───── DATASET ─────
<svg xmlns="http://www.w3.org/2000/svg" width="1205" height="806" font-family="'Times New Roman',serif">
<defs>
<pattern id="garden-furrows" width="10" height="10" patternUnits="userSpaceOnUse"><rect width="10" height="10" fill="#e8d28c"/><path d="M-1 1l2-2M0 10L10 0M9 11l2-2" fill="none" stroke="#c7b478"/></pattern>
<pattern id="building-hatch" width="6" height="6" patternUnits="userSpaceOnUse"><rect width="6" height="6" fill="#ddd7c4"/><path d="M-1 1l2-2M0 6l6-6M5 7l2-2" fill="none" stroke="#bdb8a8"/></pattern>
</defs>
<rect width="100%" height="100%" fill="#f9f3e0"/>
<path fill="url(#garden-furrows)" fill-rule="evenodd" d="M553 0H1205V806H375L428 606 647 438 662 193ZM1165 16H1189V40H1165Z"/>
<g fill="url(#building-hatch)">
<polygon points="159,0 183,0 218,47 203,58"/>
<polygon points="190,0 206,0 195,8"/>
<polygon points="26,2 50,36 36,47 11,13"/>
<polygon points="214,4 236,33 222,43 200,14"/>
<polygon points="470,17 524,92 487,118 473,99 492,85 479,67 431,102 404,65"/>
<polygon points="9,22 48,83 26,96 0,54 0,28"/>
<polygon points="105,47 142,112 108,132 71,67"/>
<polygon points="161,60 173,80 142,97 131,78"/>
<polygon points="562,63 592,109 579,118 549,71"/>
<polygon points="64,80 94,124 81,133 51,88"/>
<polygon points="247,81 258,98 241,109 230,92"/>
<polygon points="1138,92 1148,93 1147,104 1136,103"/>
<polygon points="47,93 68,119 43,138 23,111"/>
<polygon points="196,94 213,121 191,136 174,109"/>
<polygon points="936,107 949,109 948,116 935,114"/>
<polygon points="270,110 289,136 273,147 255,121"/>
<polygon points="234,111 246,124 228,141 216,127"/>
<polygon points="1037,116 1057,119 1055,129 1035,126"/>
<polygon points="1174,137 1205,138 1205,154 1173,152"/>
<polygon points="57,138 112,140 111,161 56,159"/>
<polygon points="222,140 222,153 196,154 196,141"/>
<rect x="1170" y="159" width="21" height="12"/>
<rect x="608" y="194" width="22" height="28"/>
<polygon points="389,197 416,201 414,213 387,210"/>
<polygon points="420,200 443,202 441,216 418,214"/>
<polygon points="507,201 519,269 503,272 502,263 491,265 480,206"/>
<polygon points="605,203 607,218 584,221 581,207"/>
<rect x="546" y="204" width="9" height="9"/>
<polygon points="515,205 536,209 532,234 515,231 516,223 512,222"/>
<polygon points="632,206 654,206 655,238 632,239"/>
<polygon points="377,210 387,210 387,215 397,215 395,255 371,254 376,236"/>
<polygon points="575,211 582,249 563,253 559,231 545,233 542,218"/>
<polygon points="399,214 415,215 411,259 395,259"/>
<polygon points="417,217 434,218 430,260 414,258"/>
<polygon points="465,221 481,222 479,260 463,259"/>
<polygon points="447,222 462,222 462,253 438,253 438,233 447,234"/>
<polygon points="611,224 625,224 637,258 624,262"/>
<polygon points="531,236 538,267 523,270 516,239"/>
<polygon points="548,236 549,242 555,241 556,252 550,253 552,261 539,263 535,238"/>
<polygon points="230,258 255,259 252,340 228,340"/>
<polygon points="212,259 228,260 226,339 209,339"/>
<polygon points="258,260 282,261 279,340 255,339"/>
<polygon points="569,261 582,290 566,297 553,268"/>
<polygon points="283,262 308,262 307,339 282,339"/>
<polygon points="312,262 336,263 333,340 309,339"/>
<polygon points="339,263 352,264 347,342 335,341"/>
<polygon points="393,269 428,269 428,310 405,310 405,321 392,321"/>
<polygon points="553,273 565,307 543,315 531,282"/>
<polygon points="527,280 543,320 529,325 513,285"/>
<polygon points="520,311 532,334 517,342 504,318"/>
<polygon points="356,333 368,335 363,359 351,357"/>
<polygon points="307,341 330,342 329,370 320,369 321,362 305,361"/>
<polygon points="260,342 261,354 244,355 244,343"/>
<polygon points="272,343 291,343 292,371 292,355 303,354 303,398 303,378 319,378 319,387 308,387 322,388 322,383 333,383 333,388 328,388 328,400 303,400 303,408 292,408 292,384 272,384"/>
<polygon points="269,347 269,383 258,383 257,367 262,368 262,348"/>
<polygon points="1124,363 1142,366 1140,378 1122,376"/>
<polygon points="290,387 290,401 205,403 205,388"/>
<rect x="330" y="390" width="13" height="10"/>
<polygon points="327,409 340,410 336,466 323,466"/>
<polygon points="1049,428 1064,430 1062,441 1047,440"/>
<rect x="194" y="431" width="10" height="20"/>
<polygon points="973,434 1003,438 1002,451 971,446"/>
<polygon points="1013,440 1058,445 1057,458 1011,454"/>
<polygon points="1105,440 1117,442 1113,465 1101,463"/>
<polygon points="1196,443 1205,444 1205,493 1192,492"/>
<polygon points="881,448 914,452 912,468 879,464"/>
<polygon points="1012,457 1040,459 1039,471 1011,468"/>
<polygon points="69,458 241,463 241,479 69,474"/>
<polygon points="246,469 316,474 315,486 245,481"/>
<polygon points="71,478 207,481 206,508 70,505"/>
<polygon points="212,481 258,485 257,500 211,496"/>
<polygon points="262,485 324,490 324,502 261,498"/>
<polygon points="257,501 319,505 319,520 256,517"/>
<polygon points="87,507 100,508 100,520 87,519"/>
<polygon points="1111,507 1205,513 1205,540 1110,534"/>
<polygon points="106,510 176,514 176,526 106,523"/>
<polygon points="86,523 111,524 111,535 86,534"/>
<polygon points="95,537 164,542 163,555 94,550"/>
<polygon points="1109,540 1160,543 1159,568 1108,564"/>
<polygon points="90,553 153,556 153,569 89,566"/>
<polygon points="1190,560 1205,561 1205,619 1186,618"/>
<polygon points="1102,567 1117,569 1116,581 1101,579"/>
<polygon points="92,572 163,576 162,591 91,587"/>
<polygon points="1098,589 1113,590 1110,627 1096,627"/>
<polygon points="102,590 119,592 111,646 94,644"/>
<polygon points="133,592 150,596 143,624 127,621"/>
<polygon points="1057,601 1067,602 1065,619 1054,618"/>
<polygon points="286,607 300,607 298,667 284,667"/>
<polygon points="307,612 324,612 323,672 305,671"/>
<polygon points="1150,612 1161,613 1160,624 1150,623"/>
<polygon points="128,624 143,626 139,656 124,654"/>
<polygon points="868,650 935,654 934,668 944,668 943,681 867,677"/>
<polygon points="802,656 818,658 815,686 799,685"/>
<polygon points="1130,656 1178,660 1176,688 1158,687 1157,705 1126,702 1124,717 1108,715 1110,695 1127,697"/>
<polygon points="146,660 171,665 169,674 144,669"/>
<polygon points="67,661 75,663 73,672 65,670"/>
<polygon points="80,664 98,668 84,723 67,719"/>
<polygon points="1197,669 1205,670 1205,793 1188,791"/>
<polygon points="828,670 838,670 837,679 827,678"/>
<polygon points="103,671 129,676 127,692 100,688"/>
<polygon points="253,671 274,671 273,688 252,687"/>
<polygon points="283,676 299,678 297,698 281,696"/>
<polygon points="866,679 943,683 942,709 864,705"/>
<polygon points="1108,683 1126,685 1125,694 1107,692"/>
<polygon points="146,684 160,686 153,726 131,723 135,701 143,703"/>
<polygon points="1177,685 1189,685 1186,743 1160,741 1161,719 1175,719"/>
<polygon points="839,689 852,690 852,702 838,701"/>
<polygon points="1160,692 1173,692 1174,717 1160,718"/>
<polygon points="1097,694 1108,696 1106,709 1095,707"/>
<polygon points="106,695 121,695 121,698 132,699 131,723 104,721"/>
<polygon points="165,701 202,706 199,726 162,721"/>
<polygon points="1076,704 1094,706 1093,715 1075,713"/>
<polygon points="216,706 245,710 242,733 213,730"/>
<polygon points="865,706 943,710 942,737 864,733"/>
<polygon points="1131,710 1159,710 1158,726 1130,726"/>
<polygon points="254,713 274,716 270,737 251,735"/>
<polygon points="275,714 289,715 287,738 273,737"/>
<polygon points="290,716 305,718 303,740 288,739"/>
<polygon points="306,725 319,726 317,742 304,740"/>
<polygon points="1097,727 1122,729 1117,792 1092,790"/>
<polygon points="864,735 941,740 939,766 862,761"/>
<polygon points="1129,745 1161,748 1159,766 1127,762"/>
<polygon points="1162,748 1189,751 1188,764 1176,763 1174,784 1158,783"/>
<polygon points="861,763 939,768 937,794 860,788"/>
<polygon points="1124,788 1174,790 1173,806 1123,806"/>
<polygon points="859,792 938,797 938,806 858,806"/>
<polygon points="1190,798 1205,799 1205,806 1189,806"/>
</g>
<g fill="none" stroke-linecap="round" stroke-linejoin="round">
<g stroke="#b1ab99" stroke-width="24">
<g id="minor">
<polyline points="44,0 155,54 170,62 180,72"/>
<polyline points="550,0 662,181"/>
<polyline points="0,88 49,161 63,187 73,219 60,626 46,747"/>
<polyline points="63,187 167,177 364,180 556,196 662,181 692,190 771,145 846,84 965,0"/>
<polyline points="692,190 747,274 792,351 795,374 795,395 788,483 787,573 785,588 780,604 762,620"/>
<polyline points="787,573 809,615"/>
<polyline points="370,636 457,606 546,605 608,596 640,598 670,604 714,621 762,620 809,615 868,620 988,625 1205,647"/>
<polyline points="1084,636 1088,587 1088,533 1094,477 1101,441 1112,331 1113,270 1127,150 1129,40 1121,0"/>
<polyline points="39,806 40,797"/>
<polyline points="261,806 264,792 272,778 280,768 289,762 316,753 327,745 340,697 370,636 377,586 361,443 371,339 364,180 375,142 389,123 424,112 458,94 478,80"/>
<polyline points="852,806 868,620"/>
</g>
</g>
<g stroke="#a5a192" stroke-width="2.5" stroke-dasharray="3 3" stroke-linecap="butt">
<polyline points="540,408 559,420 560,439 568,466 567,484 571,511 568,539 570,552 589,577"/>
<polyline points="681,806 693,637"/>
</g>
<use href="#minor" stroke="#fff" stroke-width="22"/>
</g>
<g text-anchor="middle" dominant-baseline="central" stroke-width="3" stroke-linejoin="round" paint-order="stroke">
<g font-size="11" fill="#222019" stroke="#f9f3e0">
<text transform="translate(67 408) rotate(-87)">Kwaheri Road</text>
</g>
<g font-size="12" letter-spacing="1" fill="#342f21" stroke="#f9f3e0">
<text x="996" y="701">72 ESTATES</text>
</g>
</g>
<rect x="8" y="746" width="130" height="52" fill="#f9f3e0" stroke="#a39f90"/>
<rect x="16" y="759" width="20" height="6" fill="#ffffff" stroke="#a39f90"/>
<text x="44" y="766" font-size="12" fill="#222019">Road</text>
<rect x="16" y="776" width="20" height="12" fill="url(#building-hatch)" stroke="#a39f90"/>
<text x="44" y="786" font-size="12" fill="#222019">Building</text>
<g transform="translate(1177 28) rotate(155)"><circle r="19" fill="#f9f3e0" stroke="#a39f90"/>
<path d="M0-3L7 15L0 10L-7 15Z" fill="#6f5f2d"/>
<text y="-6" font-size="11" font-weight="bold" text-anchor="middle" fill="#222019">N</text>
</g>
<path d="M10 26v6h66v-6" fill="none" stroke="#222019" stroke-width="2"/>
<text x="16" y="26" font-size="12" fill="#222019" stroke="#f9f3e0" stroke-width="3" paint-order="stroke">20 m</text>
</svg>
─────
▶ WHAT THE TASK ASKS: Search the lines above for the string "middle", then show every one that has it.

▶ ANSWER BELOW:
<g text-anchor="middle" dominant-baseline="central" stroke-width="3" stroke-linejoin="round" paint-order="stroke">
<text y="-6" font-size="11" font-weight="bold" text-anchor="middle" fill="#222019">N</text>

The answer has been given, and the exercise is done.